━━━━━ Given information
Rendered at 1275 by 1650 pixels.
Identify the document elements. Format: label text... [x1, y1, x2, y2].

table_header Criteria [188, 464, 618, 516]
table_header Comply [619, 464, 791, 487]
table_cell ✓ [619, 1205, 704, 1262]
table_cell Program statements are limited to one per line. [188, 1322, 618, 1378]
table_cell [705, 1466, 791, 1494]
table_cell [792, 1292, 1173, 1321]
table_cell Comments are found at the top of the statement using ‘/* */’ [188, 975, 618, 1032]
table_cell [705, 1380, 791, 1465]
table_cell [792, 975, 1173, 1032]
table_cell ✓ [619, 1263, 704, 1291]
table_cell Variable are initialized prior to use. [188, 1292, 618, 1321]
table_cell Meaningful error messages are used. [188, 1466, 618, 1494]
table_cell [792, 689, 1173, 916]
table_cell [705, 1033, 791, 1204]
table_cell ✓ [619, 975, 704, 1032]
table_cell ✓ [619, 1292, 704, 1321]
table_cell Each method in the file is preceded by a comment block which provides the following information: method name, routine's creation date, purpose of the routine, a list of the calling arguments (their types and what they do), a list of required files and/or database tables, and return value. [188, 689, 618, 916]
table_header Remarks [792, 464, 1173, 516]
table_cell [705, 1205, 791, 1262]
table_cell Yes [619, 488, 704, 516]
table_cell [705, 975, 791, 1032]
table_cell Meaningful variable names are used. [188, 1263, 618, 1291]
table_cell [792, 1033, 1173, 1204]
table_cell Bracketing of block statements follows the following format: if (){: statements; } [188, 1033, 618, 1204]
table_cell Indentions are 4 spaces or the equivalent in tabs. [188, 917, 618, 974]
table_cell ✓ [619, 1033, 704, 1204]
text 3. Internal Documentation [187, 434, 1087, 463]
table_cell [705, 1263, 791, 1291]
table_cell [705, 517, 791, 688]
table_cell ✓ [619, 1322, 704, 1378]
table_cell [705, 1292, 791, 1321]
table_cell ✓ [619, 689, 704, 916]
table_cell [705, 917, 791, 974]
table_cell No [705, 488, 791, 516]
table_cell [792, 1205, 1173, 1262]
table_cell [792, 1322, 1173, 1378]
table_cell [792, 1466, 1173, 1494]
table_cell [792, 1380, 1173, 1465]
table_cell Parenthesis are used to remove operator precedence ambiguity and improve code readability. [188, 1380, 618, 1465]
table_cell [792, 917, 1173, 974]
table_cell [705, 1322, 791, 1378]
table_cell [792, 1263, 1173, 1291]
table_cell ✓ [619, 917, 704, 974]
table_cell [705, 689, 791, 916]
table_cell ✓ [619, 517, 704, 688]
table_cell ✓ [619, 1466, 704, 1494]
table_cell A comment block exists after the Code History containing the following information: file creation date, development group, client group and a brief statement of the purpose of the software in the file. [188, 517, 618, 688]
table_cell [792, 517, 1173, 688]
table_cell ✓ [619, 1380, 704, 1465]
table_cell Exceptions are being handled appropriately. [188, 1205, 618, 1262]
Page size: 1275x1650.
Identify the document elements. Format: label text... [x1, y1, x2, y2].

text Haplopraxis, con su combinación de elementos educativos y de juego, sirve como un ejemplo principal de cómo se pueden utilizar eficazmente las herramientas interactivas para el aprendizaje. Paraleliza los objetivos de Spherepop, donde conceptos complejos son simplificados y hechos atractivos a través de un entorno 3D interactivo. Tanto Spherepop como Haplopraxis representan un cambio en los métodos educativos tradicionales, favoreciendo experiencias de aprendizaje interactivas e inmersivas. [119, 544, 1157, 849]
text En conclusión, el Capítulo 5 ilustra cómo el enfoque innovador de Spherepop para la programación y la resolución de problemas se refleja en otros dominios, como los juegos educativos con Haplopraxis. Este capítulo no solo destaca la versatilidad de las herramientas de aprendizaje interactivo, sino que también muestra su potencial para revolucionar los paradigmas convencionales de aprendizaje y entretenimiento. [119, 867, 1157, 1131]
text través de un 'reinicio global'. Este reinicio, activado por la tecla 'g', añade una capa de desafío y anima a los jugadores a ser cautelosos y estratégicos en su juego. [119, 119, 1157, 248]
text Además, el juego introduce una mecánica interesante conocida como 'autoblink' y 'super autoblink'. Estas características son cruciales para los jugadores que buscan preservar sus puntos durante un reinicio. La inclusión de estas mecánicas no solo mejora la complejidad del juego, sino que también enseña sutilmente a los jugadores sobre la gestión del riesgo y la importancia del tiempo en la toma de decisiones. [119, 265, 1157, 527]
━━━━━━━━━━
Repeat all of the lines above word for word, changing nothing.

Rendered at 1275 by 1650 pixels.
Identify the document elements. Format: label text... [x1, y1, x2, y2].

table_header Criteria [188, 464, 618, 516]
table_header Comply [619, 464, 791, 487]
table_cell ✓ [619, 1205, 704, 1262]
table_cell Program statements are limited to one per line. [188, 1322, 618, 1378]
table_cell [705, 1466, 791, 1494]
table_cell [792, 1292, 1173, 1321]
table_cell Comments are found at the top of the statement using ‘/* */’ [188, 975, 618, 1032]
table_cell [705, 1380, 791, 1465]
table_cell [792, 975, 1173, 1032]
table_cell ✓ [619, 1263, 704, 1291]
table_cell Variable are initialized prior to use. [188, 1292, 618, 1321]
table_cell Meaningful error messages are used. [188, 1466, 618, 1494]
table_cell [792, 689, 1173, 916]
table_cell [705, 1033, 791, 1204]
table_cell ✓ [619, 975, 704, 1032]
table_cell ✓ [619, 1292, 704, 1321]
table_cell Each method in the file is preceded by a comment block which provides the following information: method name, routine's creation date, purpose of the routine, a list of the calling arguments (their types and what they do), a list of required files and/or database tables, and return value. [188, 689, 618, 916]
table_header Remarks [792, 464, 1173, 516]
table_cell [705, 1205, 791, 1262]
table_cell Yes [619, 488, 704, 516]
table_cell [705, 975, 791, 1032]
table_cell Meaningful variable names are used. [188, 1263, 618, 1291]
table_cell [792, 1033, 1173, 1204]
table_cell Bracketing of block statements follows the following format: if (){: statements; } [188, 1033, 618, 1204]
table_cell Indentions are 4 spaces or the equivalent in tabs. [188, 917, 618, 974]
table_cell ✓ [619, 1033, 704, 1204]
text 3. Internal Documentation [187, 434, 1087, 463]
table_cell [705, 1263, 791, 1291]
table_cell [705, 517, 791, 688]
table_cell ✓ [619, 1322, 704, 1378]
table_cell [705, 1292, 791, 1321]
table_cell ✓ [619, 689, 704, 916]
table_cell [705, 917, 791, 974]
table_cell No [705, 488, 791, 516]
table_cell [792, 1205, 1173, 1262]
table_cell [792, 1322, 1173, 1378]
table_cell [792, 1466, 1173, 1494]
table_cell [792, 1380, 1173, 1465]
table_cell Parenthesis are used to remove operator precedence ambiguity and improve code readability. [188, 1380, 618, 1465]
table_cell [792, 917, 1173, 974]
table_cell [705, 1322, 791, 1378]
table_cell [792, 1263, 1173, 1291]
table_cell ✓ [619, 917, 704, 974]
table_cell [705, 689, 791, 916]
table_cell ✓ [619, 517, 704, 688]
table_cell ✓ [619, 1466, 704, 1494]
table_cell A comment block exists after the Code History containing the following information: file creation date, development group, client group and a brief statement of the purpose of the software in the file. [188, 517, 618, 688]
table_cell [792, 517, 1173, 688]
table_cell ✓ [619, 1380, 704, 1465]
table_cell Exceptions are being handled appropriately. [188, 1205, 618, 1262]
Page size: 1275x1650.
Identify the document elements. Format: label text... [x1, y1, x2, y2].

text Haplopraxis, con su combinación de elementos educativos y de juego, sirve como un ejemplo principal de cómo se pueden utilizar eficazmente las herramientas interactivas para el aprendizaje. Paraleliza los objetivos de Spherepop, donde conceptos complejos son simplificados y hechos atractivos a través de un entorno 3D interactivo. Tanto Spherepop como Haplopraxis representan un cambio en los métodos educativos tradicionales, favoreciendo experiencias de aprendizaje interactivas e inmersivas. [119, 544, 1157, 849]
text En conclusión, el Capítulo 5 ilustra cómo el enfoque innovador de Spherepop para la programación y la resolución de problemas se refleja en otros dominios, como los juegos educativos con Haplopraxis. Este capítulo no solo destaca la versatilidad de las herramientas de aprendizaje interactivo, sino que también muestra su potencial para revolucionar los paradigmas convencionales de aprendizaje y entretenimiento. [119, 867, 1157, 1131]
text través de un 'reinicio global'. Este reinicio, activado por la tecla 'g', añade una capa de desafío y anima a los jugadores a ser cautelosos y estratégicos en su juego. [119, 119, 1157, 248]
text Además, el juego introduce una mecánica interesante conocida como 'autoblink' y 'super autoblink'. Estas características son cruciales para los jugadores que buscan preservar sus puntos durante un reinicio. La inclusión de estas mecánicas no solo mejora la complejidad del juego, sino que también enseña sutilmente a los jugadores sobre la gestión del riesgo y la importancia del tiempo en la toma de decisiones. [119, 265, 1157, 527]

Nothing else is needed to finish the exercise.